The November 1998 Report highlighted the progress made in this sector, particularly in terms of telecommunications.
The October 1999 Report found that good progress had been made, particularly in the fields of telecommunications and the information society. In the research sector, Bulgaria had been participating in the 5th Framework Programme since September 1999.
The November 2000 Report found that improvements in the field of telecommunications had slowed down.
The November 2001 Report noted that some progress had been made since the previous regular report.
The October 2002 Report emphasised the progress made by Bulgaria as regards both liberalisation of the telecommunications market and implementation of the relevant regulatory framework.
The 2003 Report noted that Bulgaria had achieved a reasonable degree of alignment with the regulatory framework in the area of telecommunications and that it should henceforth focus on implementation, which needed to be complemented by decisive action on the future of the incumbent operator.
The 2004 Report indicated that Bulgaria had made continuous progress and had stepped up its cooperation with the EU. However, further progress needed to be made on developing an overall strategy for scientific research and technological development and to further reinforce research-related administrative capacity and infrastructure.
In the field of telecommunications, the report noted that Bulgaria had made good progress in aligning with the Community acquis.
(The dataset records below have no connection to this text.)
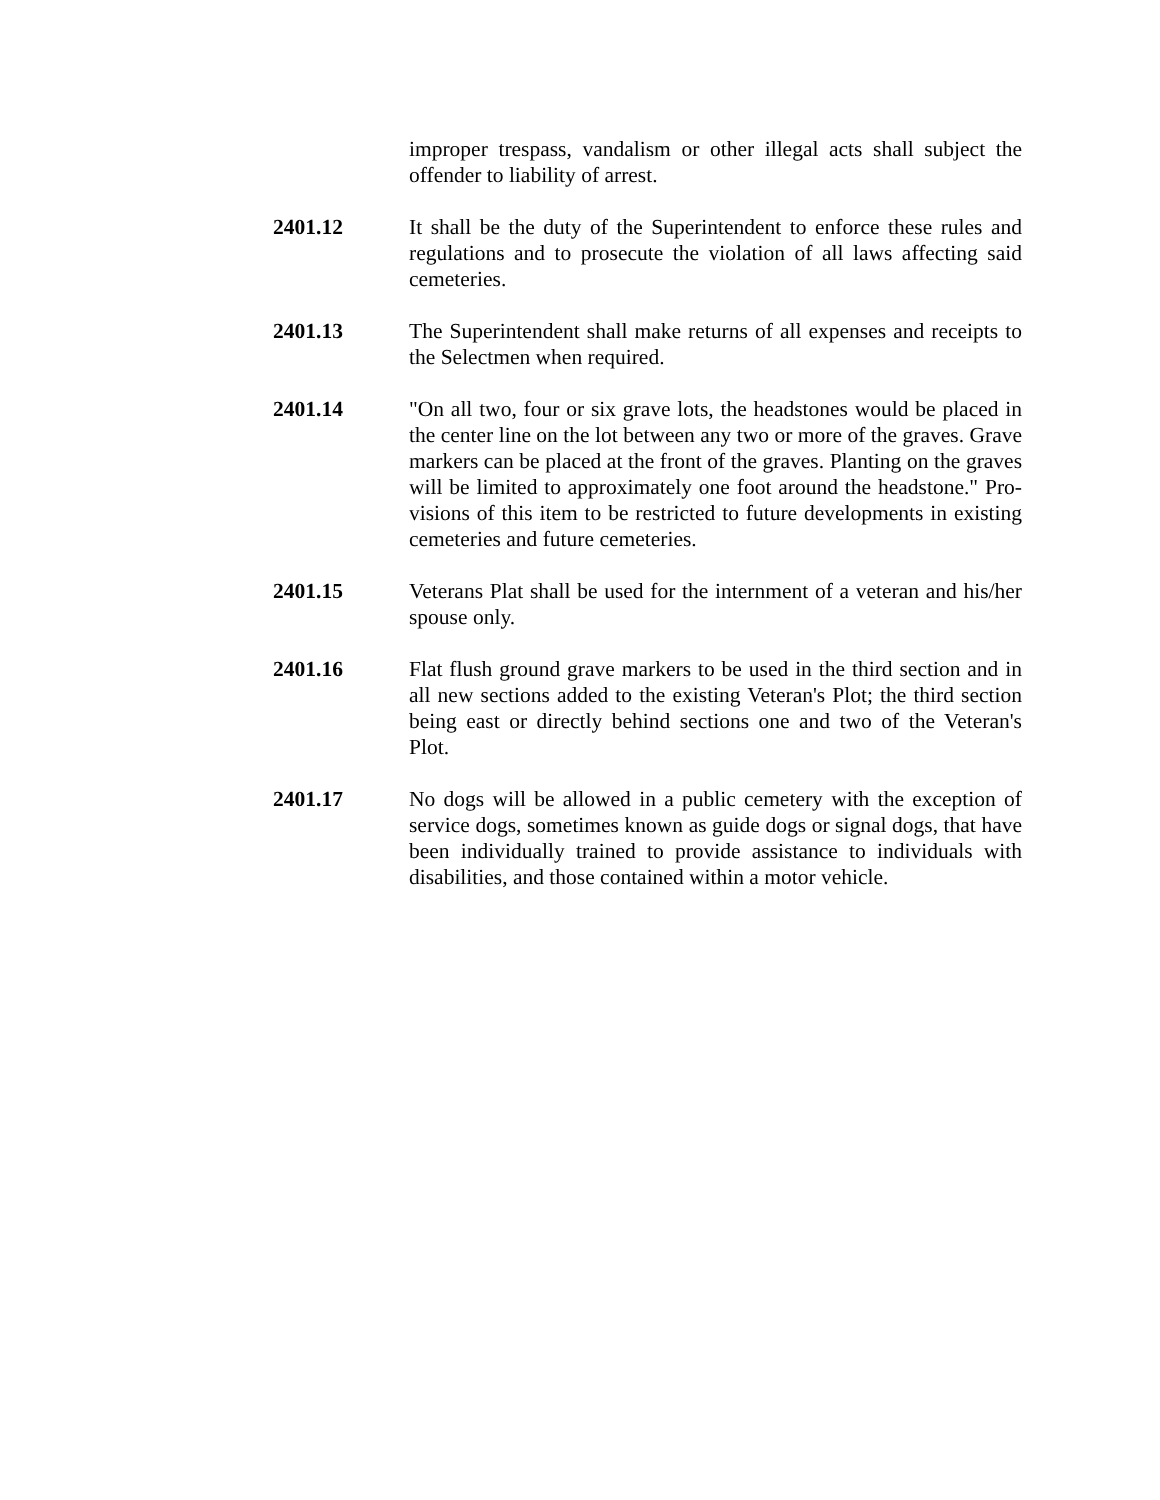improper trespass, vandalism or other illegal acts shall subject the offender to liability of arrest.
2401.12 It shall be the duty of the Superintendent to enforce these rules and regulations and to prosecute the violation of all laws affecting said cemeteries.
2401.13 The Superintendent shall make returns of all expenses and receipts to the Selectmen when required.
2401.14 "On all two, four or six grave lots, the headstones would be placed in the center line on the lot between any two or more of the graves. Grave markers can be placed at the front of the graves. Planting on the graves will be limited to approximately one foot around the headstone." Pro-visions of this item to be restricted to future developments in existing cemeteries and future cemeteries.
2401.15 Veterans Plat shall be used for the internment of a veteran and his/her spouse only.
2401.16 Flat flush ground grave markers to be used in the third section and in all new sections added to the existing Veteran's Plot; the third section being east or directly behind sections one and two of the Veteran's Plot.
2401.17 No dogs will be allowed in a public cemetery with the exception of service dogs, sometimes known as guide dogs or signal dogs, that have been individually trained to provide assistance to individuals with disabilities, and those contained within a motor vehicle.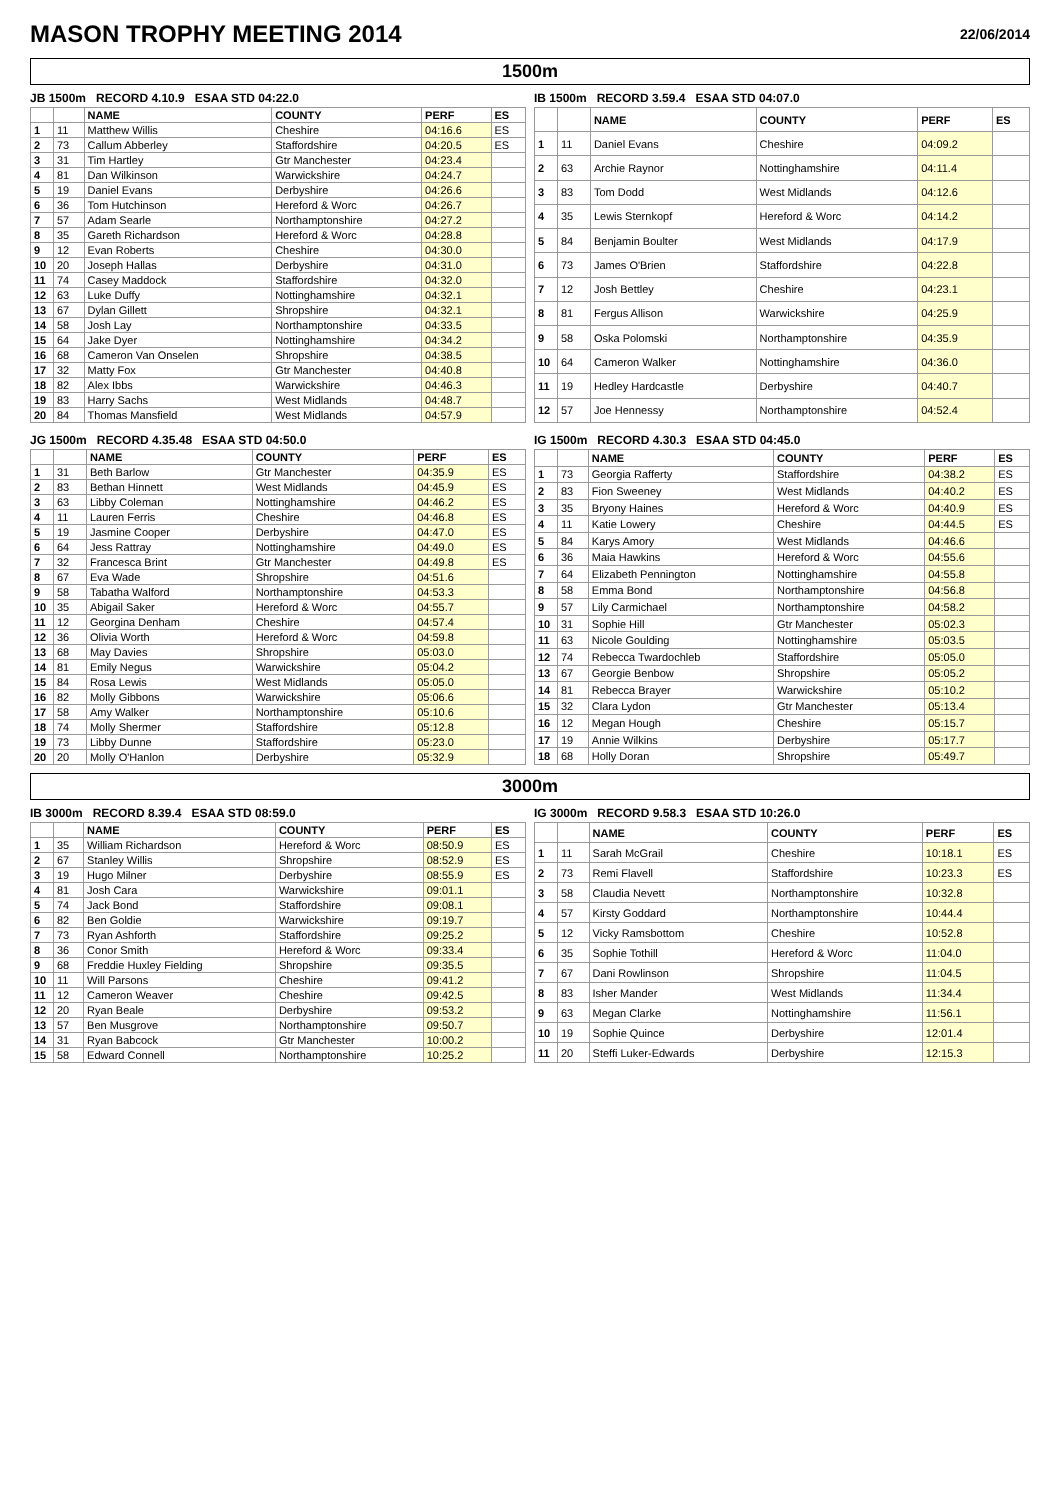MASON TROPHY MEETING 2014
22/06/2014
1500m
JB 1500m RECORD 4.10.9 ESAA STD 04:22.0
| | | NAME | COUNTY | PERF | ES |
| --- | --- | --- | --- | --- | --- |
| 1 | 11 | Matthew Willis | Cheshire | 04:16.6 | ES |
| 2 | 73 | Callum Abberley | Staffordshire | 04:20.5 | ES |
| 3 | 31 | Tim Hartley | Gtr Manchester | 04:23.4 | |
| 4 | 81 | Dan Wilkinson | Warwickshire | 04:24.7 | |
| 5 | 19 | Daniel Evans | Derbyshire | 04:26.6 | |
| 6 | 36 | Tom Hutchinson | Hereford & Worc | 04:26.7 | |
| 7 | 57 | Adam Searle | Northamptonshire | 04:27.2 | |
| 8 | 35 | Gareth Richardson | Hereford & Worc | 04:28.8 | |
| 9 | 12 | Evan Roberts | Cheshire | 04:30.0 | |
| 10 | 20 | Joseph Hallas | Derbyshire | 04:31.0 | |
| 11 | 74 | Casey Maddock | Staffordshire | 04:32.0 | |
| 12 | 63 | Luke Duffy | Nottinghamshire | 04:32.1 | |
| 13 | 67 | Dylan Gillett | Shropshire | 04:32.1 | |
| 14 | 58 | Josh Lay | Northamptonshire | 04:33.5 | |
| 15 | 64 | Jake Dyer | Nottinghamshire | 04:34.2 | |
| 16 | 68 | Cameron Van Onselen | Shropshire | 04:38.5 | |
| 17 | 32 | Matty Fox | Gtr Manchester | 04:40.8 | |
| 18 | 82 | Alex Ibbs | Warwickshire | 04:46.3 | |
| 19 | 83 | Harry Sachs | West Midlands | 04:48.7 | |
| 20 | 84 | Thomas Mansfield | West Midlands | 04:57.9 | |
IB 1500m RECORD 3.59.4 ESAA STD 04:07.0
| | | NAME | COUNTY | PERF | ES |
| --- | --- | --- | --- | --- | --- |
| 1 | 11 | Daniel Evans | Cheshire | 04:09.2 | |
| 2 | 63 | Archie Raynor | Nottinghamshire | 04:11.4 | |
| 3 | 83 | Tom Dodd | West Midlands | 04:12.6 | |
| 4 | 35 | Lewis Sternkopf | Hereford & Worc | 04:14.2 | |
| 5 | 84 | Benjamin Boulter | West Midlands | 04:17.9 | |
| 6 | 73 | James O'Brien | Staffordshire | 04:22.8 | |
| 7 | 12 | Josh Bettley | Cheshire | 04:23.1 | |
| 8 | 81 | Fergus Allison | Warwickshire | 04:25.9 | |
| 9 | 58 | Oska Polomski | Northamptonshire | 04:35.9 | |
| 10 | 64 | Cameron Walker | Nottinghamshire | 04:36.0 | |
| 11 | 19 | Hedley Hardcastle | Derbyshire | 04:40.7 | |
| 12 | 57 | Joe Hennessy | Northamptonshire | 04:52.4 | |
JG 1500m RECORD 4.35.48 ESAA STD 04:50.0
| | | NAME | COUNTY | PERF | ES |
| --- | --- | --- | --- | --- | --- |
| 1 | 31 | Beth Barlow | Gtr Manchester | 04:35.9 | ES |
| 2 | 83 | Bethan Hinnett | West Midlands | 04:45.9 | ES |
| 3 | 63 | Libby Coleman | Nottinghamshire | 04:46.2 | ES |
| 4 | 11 | Lauren Ferris | Cheshire | 04:46.8 | ES |
| 5 | 19 | Jasmine Cooper | Derbyshire | 04:47.0 | ES |
| 6 | 64 | Jess Rattray | Nottinghamshire | 04:49.0 | ES |
| 7 | 32 | Francesca Brint | Gtr Manchester | 04:49.8 | ES |
| 8 | 67 | Eva Wade | Shropshire | 04:51.6 | |
| 9 | 58 | Tabatha Walford | Northamptonshire | 04:53.3 | |
| 10 | 35 | Abigail Saker | Hereford & Worc | 04:55.7 | |
| 11 | 12 | Georgina Denham | Cheshire | 04:57.4 | |
| 12 | 36 | Olivia Worth | Hereford & Worc | 04:59.8 | |
| 13 | 68 | May Davies | Shropshire | 05:03.0 | |
| 14 | 81 | Emily Negus | Warwickshire | 05:04.2 | |
| 15 | 84 | Rosa Lewis | West Midlands | 05:05.0 | |
| 16 | 82 | Molly Gibbons | Warwickshire | 05:06.6 | |
| 17 | 58 | Amy Walker | Northamptonshire | 05:10.6 | |
| 18 | 74 | Molly Shermer | Staffordshire | 05:12.8 | |
| 19 | 73 | Libby Dunne | Staffordshire | 05:23.0 | |
| 20 | 20 | Molly O'Hanlon | Derbyshire | 05:32.9 | |
IG 1500m RECORD 4.30.3 ESAA STD 04:45.0
| | | NAME | COUNTY | PERF | ES |
| --- | --- | --- | --- | --- | --- |
| 1 | 73 | Georgia Rafferty | Staffordshire | 04:38.2 | ES |
| 2 | 83 | Fion Sweeney | West Midlands | 04:40.2 | ES |
| 3 | 35 | Bryony Haines | Hereford & Worc | 04:40.9 | ES |
| 4 | 11 | Katie Lowery | Cheshire | 04:44.5 | ES |
| 5 | 84 | Karys Amory | West Midlands | 04:46.6 | |
| 6 | 36 | Maia Hawkins | Hereford & Worc | 04:55.6 | |
| 7 | 64 | Elizabeth Pennington | Nottinghamshire | 04:55.8 | |
| 8 | 58 | Emma Bond | Northamptonshire | 04:56.8 | |
| 9 | 57 | Lily Carmichael | Northamptonshire | 04:58.2 | |
| 10 | 31 | Sophie Hill | Gtr Manchester | 05:02.3 | |
| 11 | 63 | Nicole Goulding | Nottinghamshire | 05:03.5 | |
| 12 | 74 | Rebecca Twardochleb | Staffordshire | 05:05.0 | |
| 13 | 67 | Georgie Benbow | Shropshire | 05:05.2 | |
| 14 | 81 | Rebecca Brayer | Warwickshire | 05:10.2 | |
| 15 | 32 | Clara Lydon | Gtr Manchester | 05:13.4 | |
| 16 | 12 | Megan Hough | Cheshire | 05:15.7 | |
| 17 | 19 | Annie Wilkins | Derbyshire | 05:17.7 | |
| 18 | 68 | Holly Doran | Shropshire | 05:49.7 | |
3000m
IB 3000m RECORD 8.39.4 ESAA STD 08:59.0
| | | NAME | COUNTY | PERF | ES |
| --- | --- | --- | --- | --- | --- |
| 1 | 35 | William Richardson | Hereford & Worc | 08:50.9 | ES |
| 2 | 67 | Stanley Willis | Shropshire | 08:52.9 | ES |
| 3 | 19 | Hugo Milner | Derbyshire | 08:55.9 | ES |
| 4 | 81 | Josh Cara | Warwickshire | 09:01.1 | |
| 5 | 74 | Jack Bond | Staffordshire | 09:08.1 | |
| 6 | 82 | Ben Goldie | Warwickshire | 09:19.7 | |
| 7 | 73 | Ryan Ashforth | Staffordshire | 09:25.2 | |
| 8 | 36 | Conor Smith | Hereford & Worc | 09:33.4 | |
| 9 | 68 | Freddie Huxley Fielding | Shropshire | 09:35.5 | |
| 10 | 11 | Will Parsons | Cheshire | 09:41.2 | |
| 11 | 12 | Cameron Weaver | Cheshire | 09:42.5 | |
| 12 | 20 | Ryan Beale | Derbyshire | 09:53.2 | |
| 13 | 57 | Ben Musgrove | Northamptonshire | 09:50.7 | |
| 14 | 31 | Ryan Babcock | Gtr Manchester | 10:00.2 | |
| 15 | 58 | Edward Connell | Northamptonshire | 10:25.2 | |
IG 3000m RECORD 9.58.3 ESAA STD 10:26.0
| | | NAME | COUNTY | PERF | ES |
| --- | --- | --- | --- | --- | --- |
| 1 | 11 | Sarah McGrail | Cheshire | 10:18.1 | ES |
| 2 | 73 | Remi Flavell | Staffordshire | 10:23.3 | ES |
| 3 | 58 | Claudia Nevett | Northamptonshire | 10:32.8 | |
| 4 | 57 | Kirsty Goddard | Northamptonshire | 10:44.4 | |
| 5 | 12 | Vicky Ramsbottom | Cheshire | 10:52.8 | |
| 6 | 35 | Sophie Tothill | Hereford & Worc | 11:04.0 | |
| 7 | 67 | Dani Rowlinson | Shropshire | 11:04.5 | |
| 8 | 83 | Isher Mander | West Midlands | 11:34.4 | |
| 9 | 63 | Megan Clarke | Nottinghamshire | 11:56.1 | |
| 10 | 19 | Sophie Quince | Derbyshire | 12:01.4 | |
| 11 | 20 | Steffi Luker-Edwards | Derbyshire | 12:15.3 | |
However, it needed to take further steps to implement existing legislation.
The 2005 Report indicated that Bulgaria meets the requirements set out in the accession negotiations in the areas of science and research. Bulgaria should step up its work in the electronic communications and information technologies sectors, in particular by transposing the 2002 acquis and implementing the earlier acquis.
The Treaty of Accession was signed on 25 April 2005 and accession took place on 1 January 2007.
Research and Technological Development activities at Community level, as provided for in Article 164 of the EC Treaty and in the Framework Programme (Article 166), are aimed at improving the competitiveness of European industry and the quality of life, as well as encouraging sustainable development and contributing to the development of other Community policies.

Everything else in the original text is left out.